Exams testing basic understanding last year showed only 27per cent of the students were proficient in maths and just 33per cent of students made the grade in English.

This year, a university that serves many students who come from the LA school district, California State Dominguez Hills, will have 33 remedial reading and writing classes as professors throw up their hands in disgust at the social promotion of students without the basic academic skills.

"Had the school district been an independent contractor with the County of Los Angeles, it would have been given its walking papers years ago," said Leron Gubler, president of the Hollywood Chamber of Commerce, and a critic of the system.

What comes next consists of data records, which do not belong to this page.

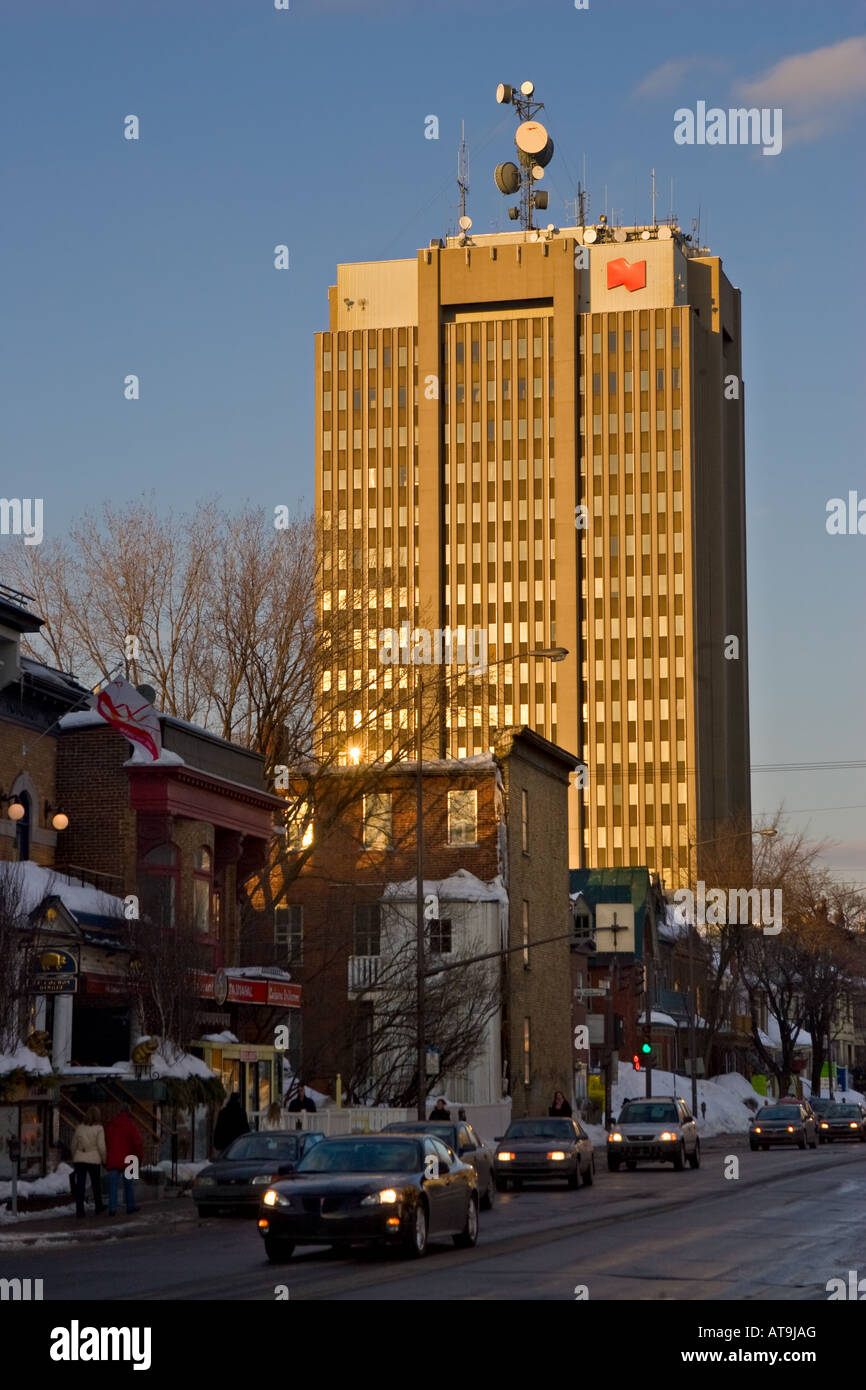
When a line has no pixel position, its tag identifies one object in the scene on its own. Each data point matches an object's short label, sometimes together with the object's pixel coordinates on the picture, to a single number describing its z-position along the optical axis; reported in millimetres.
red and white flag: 38875
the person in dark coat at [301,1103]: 41781
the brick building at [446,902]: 56250
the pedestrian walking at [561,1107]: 50181
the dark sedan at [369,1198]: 20156
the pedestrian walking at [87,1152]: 28328
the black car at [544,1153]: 36000
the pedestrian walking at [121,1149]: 29062
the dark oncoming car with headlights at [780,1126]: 56312
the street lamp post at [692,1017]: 66562
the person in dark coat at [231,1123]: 35281
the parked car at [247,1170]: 28453
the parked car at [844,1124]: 64938
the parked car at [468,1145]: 27094
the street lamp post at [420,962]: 40375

"Our members who attempt to hire (LAUSD) graduates complain with greater frequency and frustration that many of the applicants they encounter can't complete a simple job application, and are unable to pass standard job proficiency tests for entry-level positions - skills that require a modicum of knowledge in composition, maths and problem-solving."

Turning to Mr Brewer is seen by many as the desperate act of a desperate organisation.

"By bringing in someone from the military, it's basically an admission that the way schools have been governed and administered by educrats is just not working," said Lance Izumi, director of education studies at the Pacific Research Institute think tank.

Mr Izumi, a member of Governor Arnold Schwarzenegger's California Education Coalition, said Mr Brewer needed to surround himself with similar reform-minded advisers to make any positive changes.

"The Los Angeles Unified School District is incredibly top-heavy. There is one bureaucrat for every teacher (a ratio which was 1:7 40 years ago), so you've got a lot of people who are interested in saving their jobs," he said.

"Brewer needs to start cutting the fat, and there's a lot to cut, and to go outside of this culture for advice or it'll just be more of the same."

As parents who have had to endure underperforming schools know, more of the same means declining standards and rising exasperation.

"What really irks me is that they spend $US11,000 a year to basically not educate our kids," said Mary O'Connor, a mother of two.

"That's my taxes at work. And on top of that, parents have to pay for a private school because they can't send their kids to a public school."

The refrain is heard throughout the city, but despite popular support, voters turned against a voucher system, in which schools, public and private, compete for students who are given the power to choose a school with the money the state would normally spend on them.

"The fact that the school system here is not reforming itself means that eventually we will need to look again at something like vouchers, which makes a lot of sense to a lot of people," said Mr Izumi.

It makes little sense to the teacher unions, however, which pull the strings on much of what happens within LAUSD.

The influence of the unions has meant that bad teachers are virtually immune from being sacked.

"You can have a person committing educational malpractice in the classroom every day but they can't be removed," Mr Izumi said.

"It costs something like $US400,000 to remove a single teacher from the system with all the appeals and hearings, so it's really the dance of the lemons, shuffling them from one school to another, or in some instances, promoting them."

Many critics of the school system admit that the influx of Hispanics, who represent three of every four students within LAUSD and do not always speak English well, has provided an educational challenge.

But the system's decline can be traced back to the 1960s, when teaching universities began to move away from tried and tested methods of education such as phonics in search of more modern, though flawed, approaches, such as the disastrous language experiment.

"Students going into teaching were subjected to a whole lot of psychobabble about how children needed to discover their own knowledge," Mr Izumi said.

"That's fine, but teach them to read and spell and write and add up first.

"Instead, we got all these faddish ideas like 'whole language' and 'fuzzy math', which really made it impossible for kids to learn.

"And now we're bearing the fruits of that."